-- Task to carry out --
Find the string "Perry" in the records. Copy every line it appears in.

-- The data --
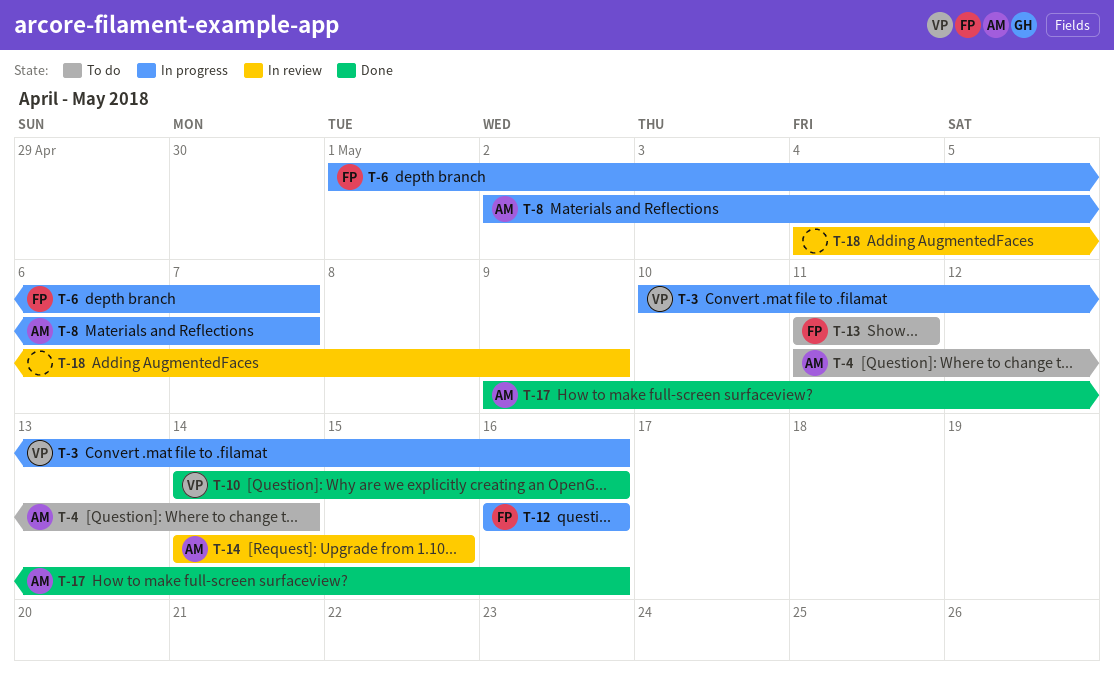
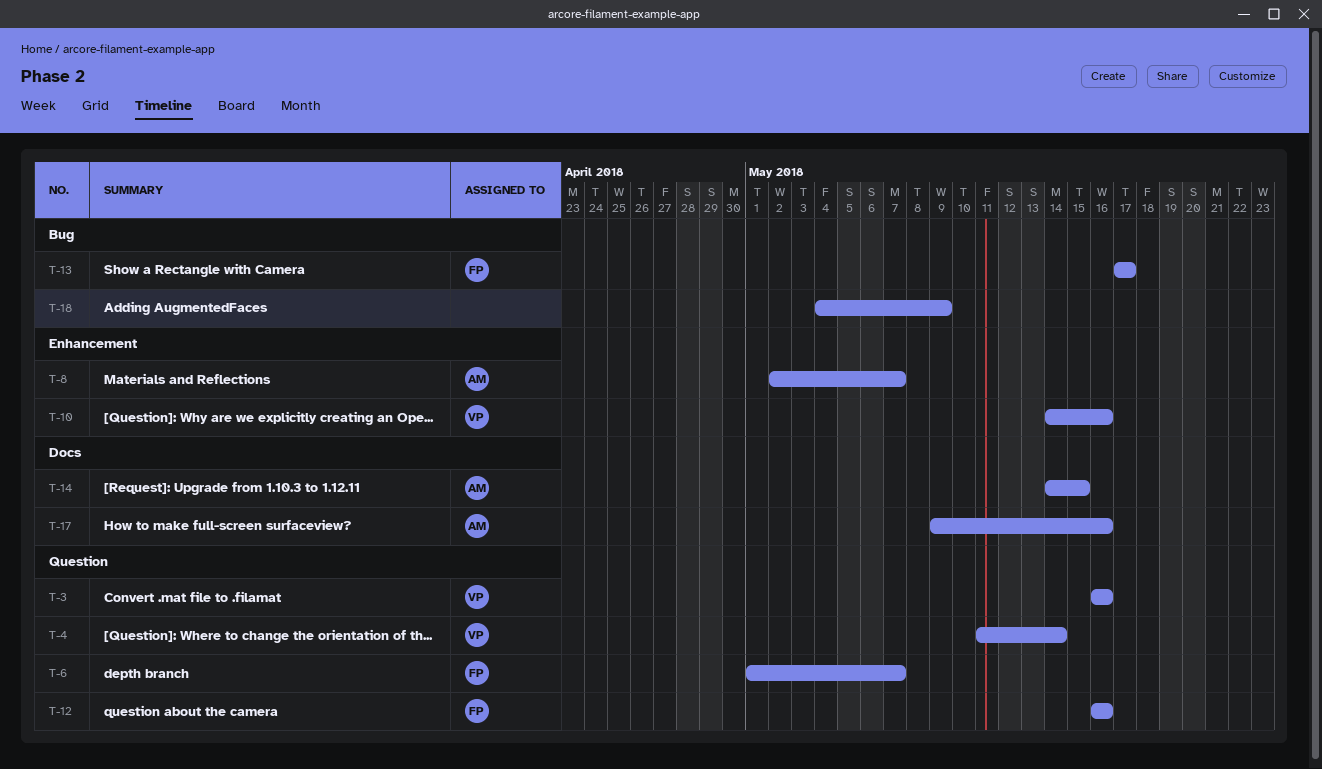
T-3, start: May 10 -> May 16
T-4, owner: AM -> VP
T-13, start: May 11 -> May 17
T-13, due: May 11 -> May 17

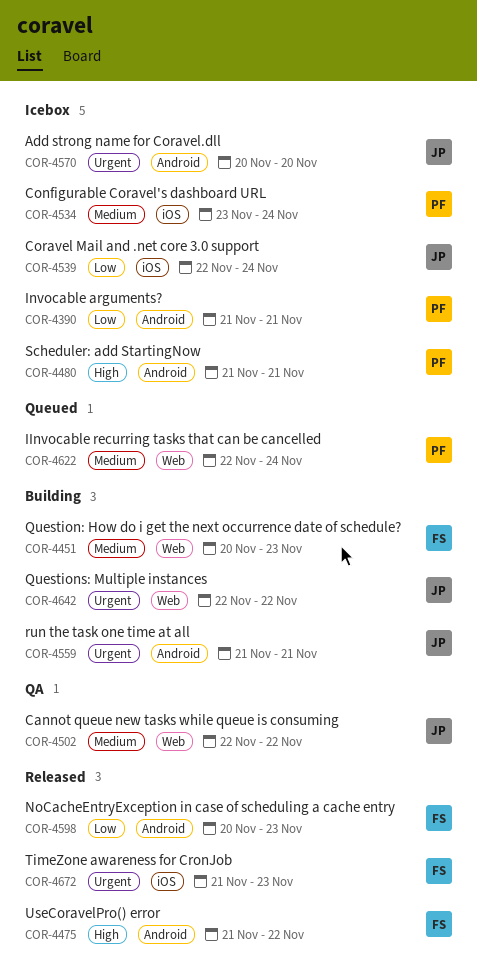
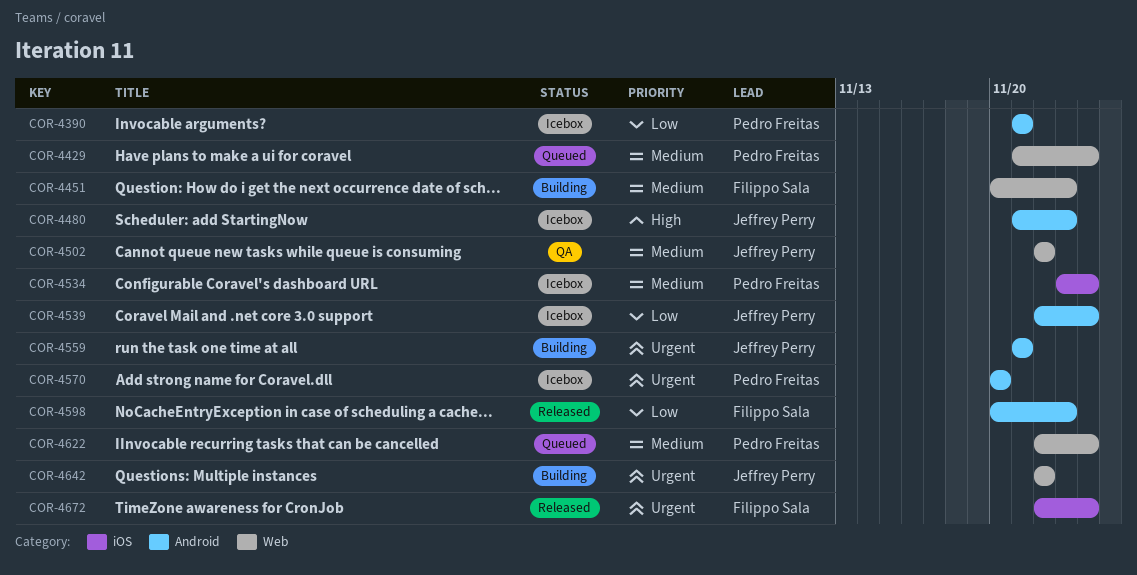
COR-4429: none -> present
COR-4475: present -> none
COR-4480, owner: Pedro Freitas -> Jeffrey Perry
COR-4480, due: Nov 21 -> Nov 23
COR-4539, label: iOS -> Android
COR-4570, owner: Jeffrey Perry -> Pedro Freitas
COR-4672, start: Nov 21 -> Nov 22
COR-4672, due: Nov 23 -> Nov 24

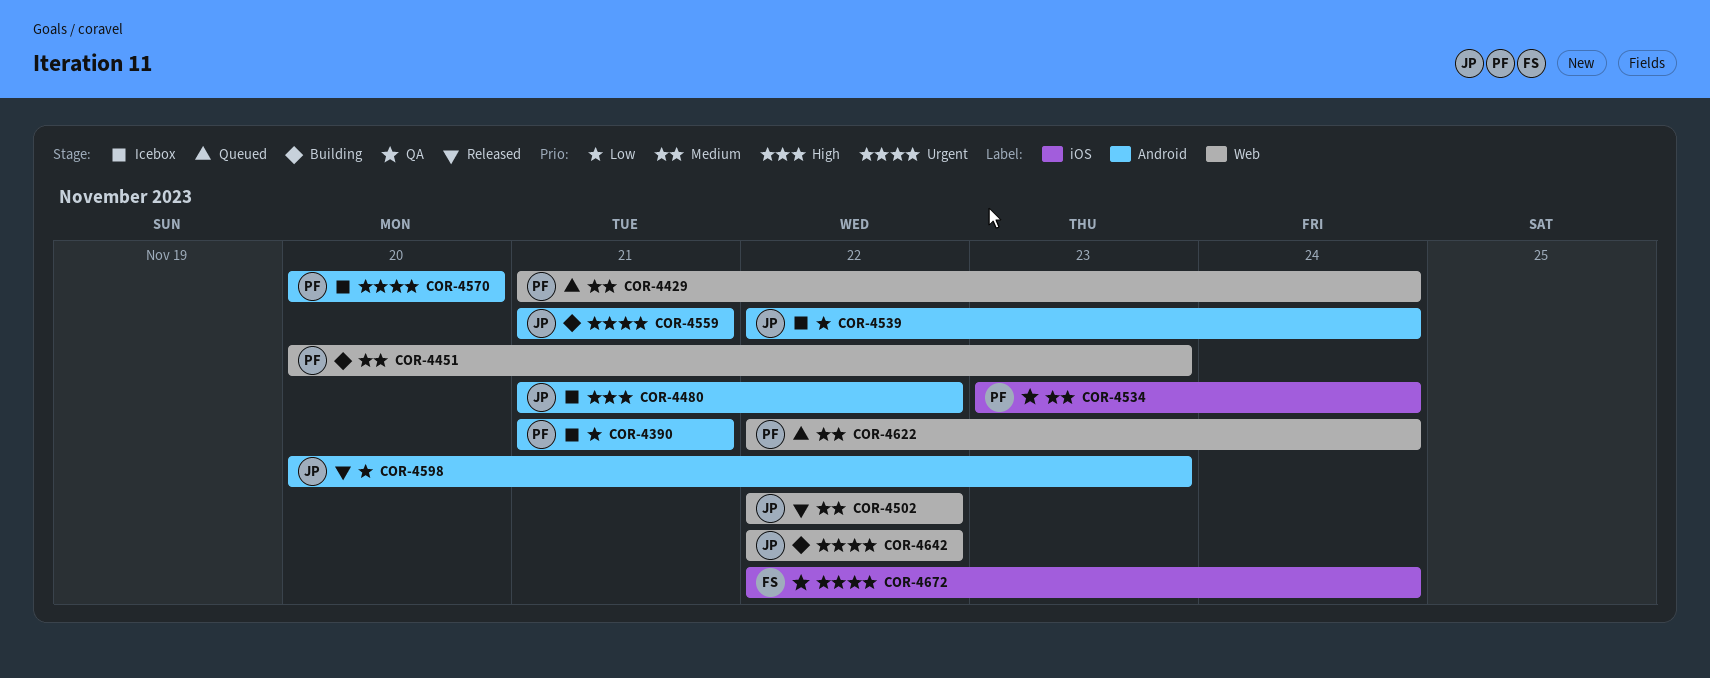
COR-4451, owner: Filippo Sala -> Pedro Freitas
COR-4480, due: Nov 23 -> Nov 22
COR-4502, status: QA -> Released
COR-4534, status: Icebox -> QA
COR-4598, owner: Filippo Sala -> Jeffrey Perry
COR-4672, status: Released -> QA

-- Task response --
COR-4480, owner: Pedro Freitas -> Jeffrey Perry
COR-4570, owner: Jeffrey Perry -> Pedro Freitas
COR-4598, owner: Filippo Sala -> Jeffrey Perry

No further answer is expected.